TEXTO PARA LEER:
########

Canas go home

Por Luz Martí

Antes de salir rumbo a Cabello´s (un descubrimiento de mi vecina del tercer piso) busco la foto de un corte que, junto con una buena dosis de tintura, va a ser definitivamente lo mío. O eso creo, llena de ilusión.

Señora Mirta, Señora Graciela… a color… anuncian desde una especie de altoparlante y yo hago mi entrada triunfal con una bata larga y otra más corta, con el Velcro que me estrangula y un aspecto que doy lástima. No me importa. Avanzo segura porque llevo la foto de lo que quiero ser cuando salga.

No soy la única. A mi derecha han instalado a una chica que viene a hacerse un peinado para una fiesta de quince. Ella también trae una foto con el modelo que eligió con su mamá. En la peluquería le ofrecen opciones y las discuten con el peinador.

Finalmente la chica sale con una cosa tensa, llena de rulos rígidos y torzadas. Me imagino el vestidito igual de duro y siento una mezcla de lástima, vergüenza ajena y envidia.

Grease, Paramount Pictures

El salón del primer piso está lleno de gente. Agradezco que nadie nos vea: estamos impresentables. Todas. Entre ellas una señora cuenta cómo su marido la dejó por una de treinta, mientras se deleita con sus nuevas mechas blancas que le cruzan toda la cabeza teñida de oscuro: una comadreja.

Mirta prepara la mezcla magistral que ocultará mis canas bajo el dorado miel que sueño. La espero mirándome al espejo. Es un momento en que la piedad se desvanece: sentadas, sin nada que hacer más que esperar nuestra renovación, la cara asoma en todo el esplendor de su realidad enmarcada con la gorra o con la toalla. No existe un lapso más apropiado para encontrarnos defectos y para probar liftings con las manos estirándote la frente, levantando las comisuras de la boca o subiéndote los pómulos.

La encargada de “color” pasa revista por la fila de mujeres inermes inspeccionándolas e instruyendo a su asistente. Va levantando mechones con el peine de cola y cara de asco, e indicándole al caribeño musculoso con una remera tres talles menos: “ésta ya está” como si se tratara de un pollo al horno.

Mi color está listo, rejuvenecida y rubia, obedezco al autoritario “vamos a la pileta” y me entrego a las manos de Jesús que, bien adoctrinado, me ofrece cremitas y ampollitas a las que siempre digo que no.

Ahora toca el turno al corte. Jonathan me espera impávido sosteniendo una tijera enorme en la mano.

########

INFORMACIÓN MOSTRADA:
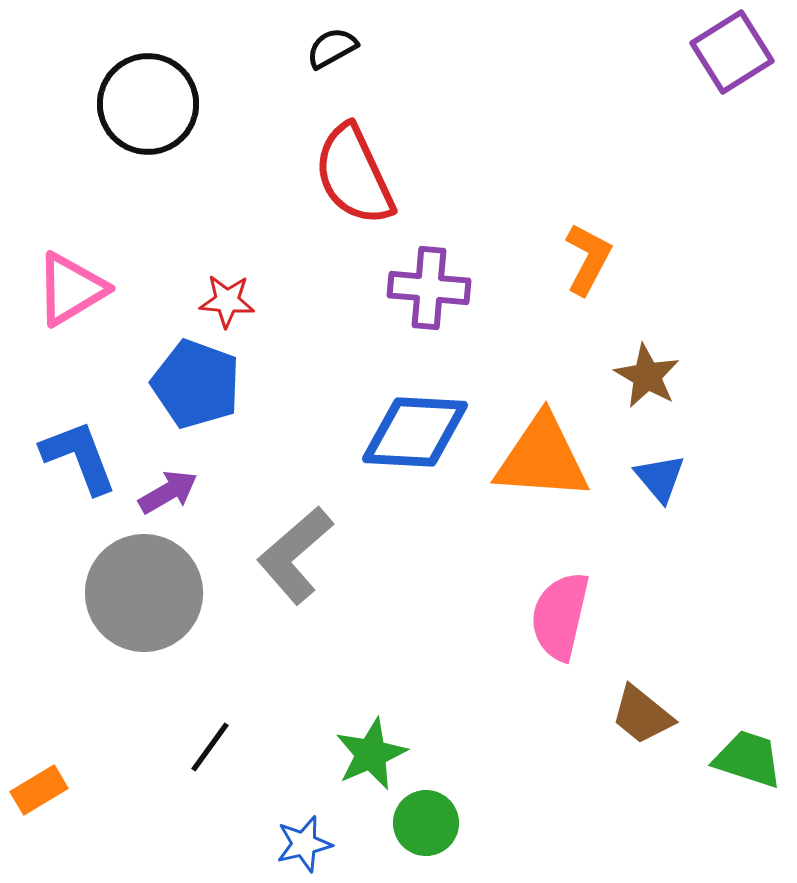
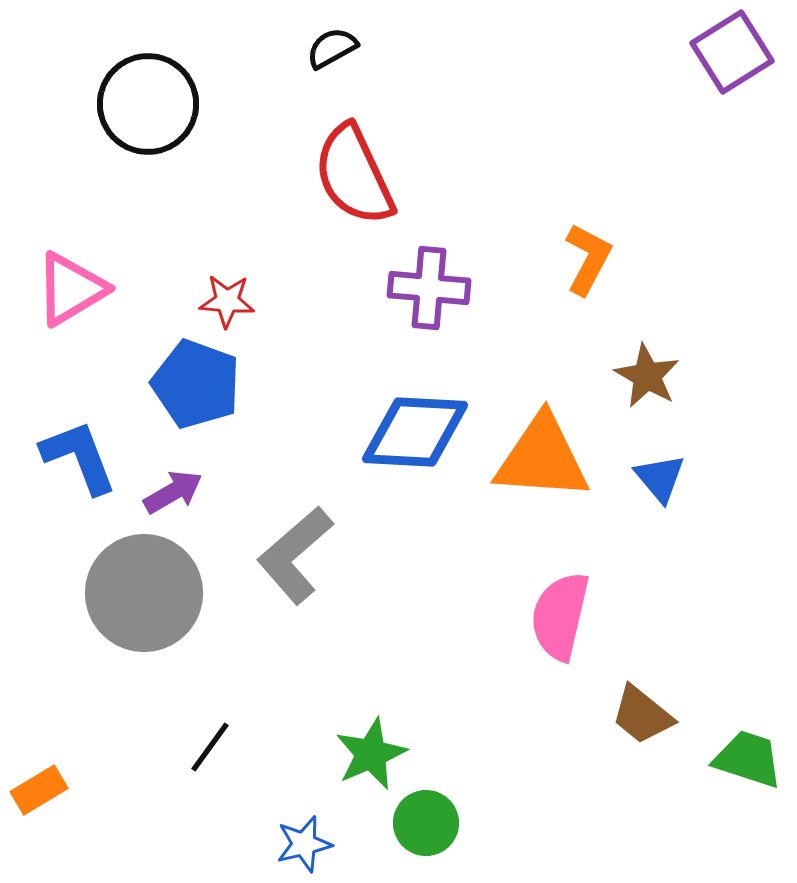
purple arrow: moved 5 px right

########

OBJETIVO DEL EJERCICIO: Reproduce fielmente el pasaje del texto sobre la peluquería que va desde "El salón del" hasta "subiéndote los pómulos.". Las líneas no guardan relación alguna con el texto.

RESULTADO DEL EJERCICIO:
El salón del primer piso está lleno de gente. Agradezco que nadie nos vea: estamos impresentables. Todas. Entre ellas una señora cuenta cómo su marido la dejó por una de treinta, mientras se deleita con sus nuevas mechas blancas que le cruzan toda la cabeza teñida de oscuro: una comadreja.

Mirta prepara la mezcla magistral que ocultará mis canas bajo el dorado miel que sueño. La espero mirándome al espejo. Es un momento en que la piedad se desvanece: sentadas, sin nada que hacer más que esperar nuestra renovación, la cara asoma en todo el esplendor de su realidad enmarcada con la gorra o con la toalla. No existe un lapso más apropiado para encontrarnos defectos y para probar liftings con las manos estirándote la frente, levantando las comisuras de la boca o subiéndote los pómulos.